Task to carry out:
Answer these questions about the book-recommendation thread below:
(a) Which novel does Rob say he is about two thirds of the way through?
(b) Which Ray Bradbury book does Tyson call his most complex?
(c) Which Derek Hansen book does River1034 find the most notable?

--- BEGIN Extracted text ---

# Highly Bored at the moment...can someone recommend a book?



## Silver Hawk (Oct 16, 2004)

Being 17, lazy and sleepy with nothing better to do but the continous pile of homework, I was wondering if someone were to recommend a book to me. I absolutely love Robin Hobb and George RR Martin. There incredible fantasy authors, though sadly, I have read all their books already....  

I really don't know what other books to read. I've read a lot by Stephen King, and one of David Eddings (though I will never touch a book by Eddings again, cause he's plain horrible) Books by Raymond E. Fiest, Lord Of The Rings By Tolkien (who hasn't read those; great books), and etc...so give me a shout if I am completely oblivious to a book you've read.


----------



## Rob (Oct 16, 2004)

I'm just reading Kurt Vonnegut's The Sirens of Titan, about two thirds the way through. I read somewhere it was awful. I'm loving it, can't put it down.

Omni


----------



## River1034 (Oct 16, 2004)

Steinbeck, Hemingway, Fitzgerald, Tolstoy, James A. Moore. Richard Laymon. Peter Straub, Derek Hansen (Sole survivor is the most notable for me by Hansen) Dean Koontz, The list goes on and on, have fun my friend.
-RIver.


----------



## Tyson (Oct 16, 2004)

Ever read anything by Ray Bradbury? He is an awesome writer although complex his most complex book is "Something wicked this way comes" so I would read the other books that he has written to get a feel of his style. He also wrote "Fahrenheit 451" which is his most famous book I would have to say.


----------



## Talia_Brie (Oct 17, 2004)

River1034 said:
			
		

> Steinbeck, Hemingway, Fitzgerald, Tolstoy, James A. Moore. Richard Laymon. Peter Straub, Derek Hansen (Sole survivor is the most notable for me by Hansen) Dean Koontz, The list goes on and on, have fun my friend.
> -RIver.



This is the second time I've seen you speak highly of Richard Layman. That just makes me cringe.

I've read about 5 of his books, and I just don't think he stands up in the company you've just put him.

He is good at what he does, but there's a lot of blood, and not as much story, at least that's what I think.


----------



## Capulet (Oct 17, 2004)

Sounds like you're into fantasy.  I'd recommend either Wizard War by H. Cook (a truly epic story rich with character and plot development), or the book of swords series by ummmm, what's his name, saberhagen?  close enough.   It's nothing super incredible writing style-wise, but the story's catchy and some of the ideas are novel. (no pun intended)

--- END Extracted text ---
--- BEGIN Material shown ---

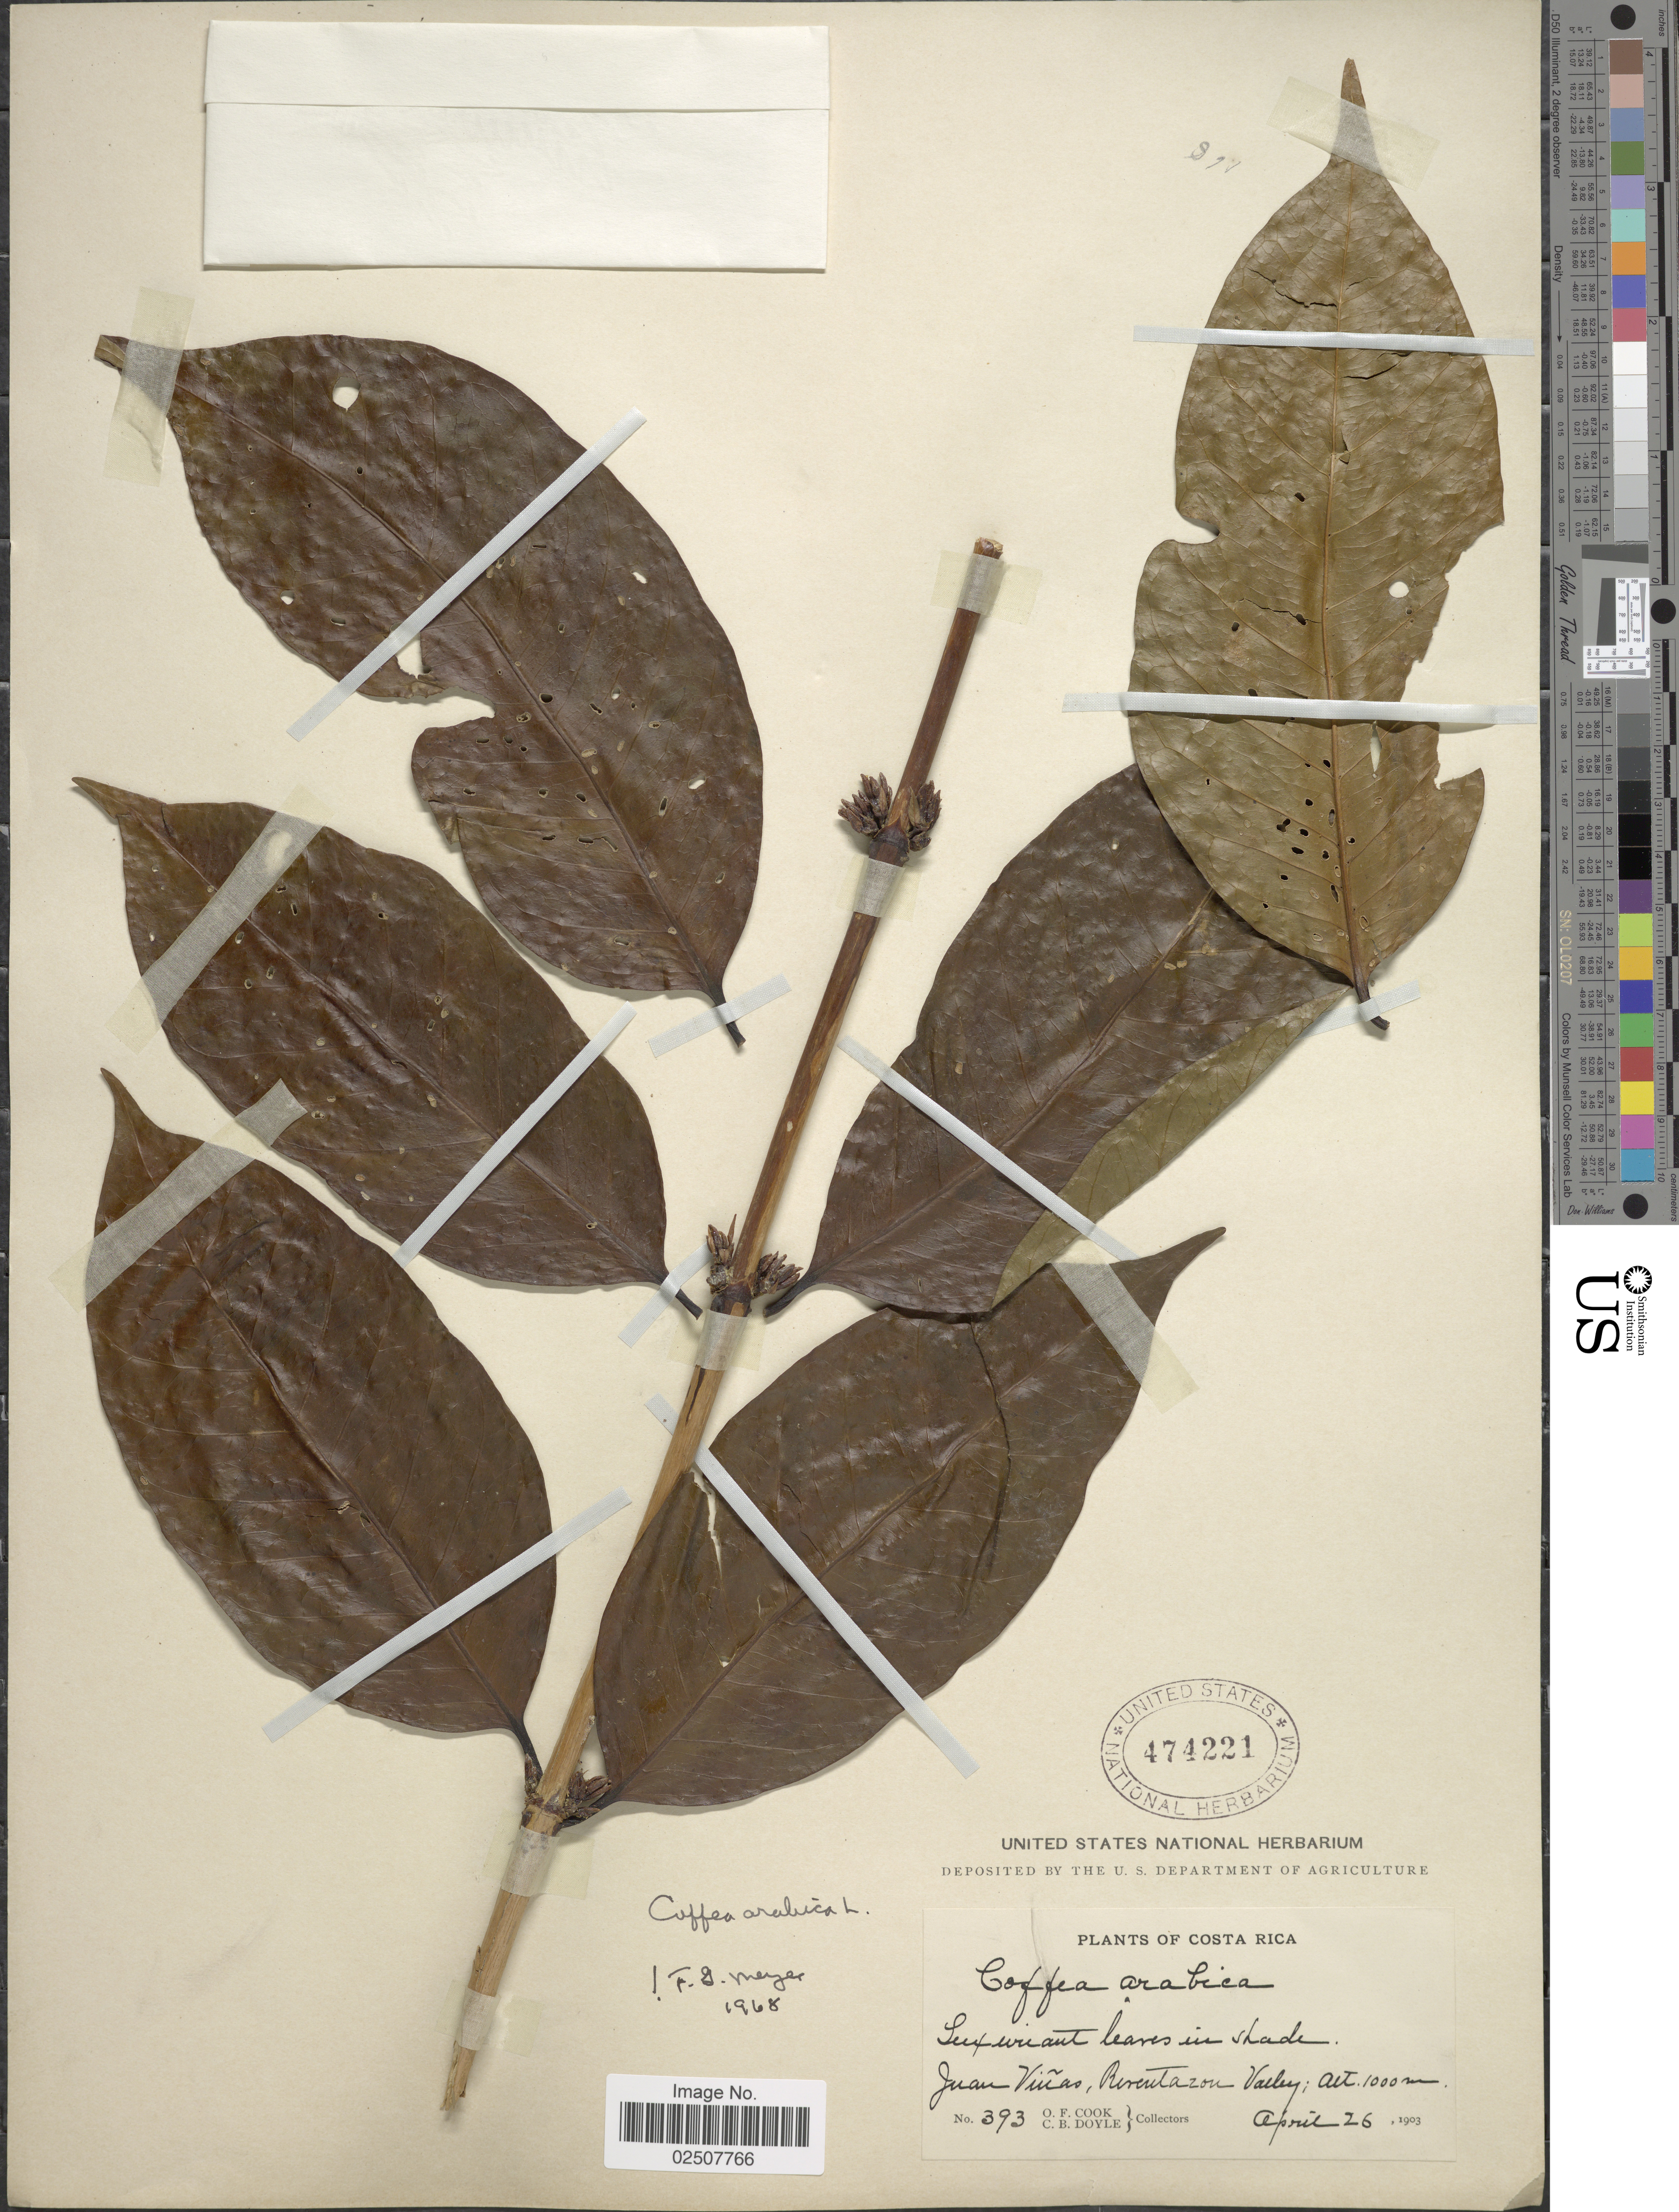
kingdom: Plantae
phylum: Tracheophyta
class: Magnoliopsida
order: Gentianales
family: Rubiaceae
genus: Coffea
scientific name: Coffea arabica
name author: L.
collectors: O. F. Cook & C. Doyle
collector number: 393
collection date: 1903-04-26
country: Costa Rica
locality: Juan Viñas, Reventazon Valley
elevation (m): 1000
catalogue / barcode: US 474221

--- END Material shown ---

Exercise response:
(a) Kurt Vonnegut's The Sirens of Titan
(b) "Something wicked this way comes"
(c) Sole survivor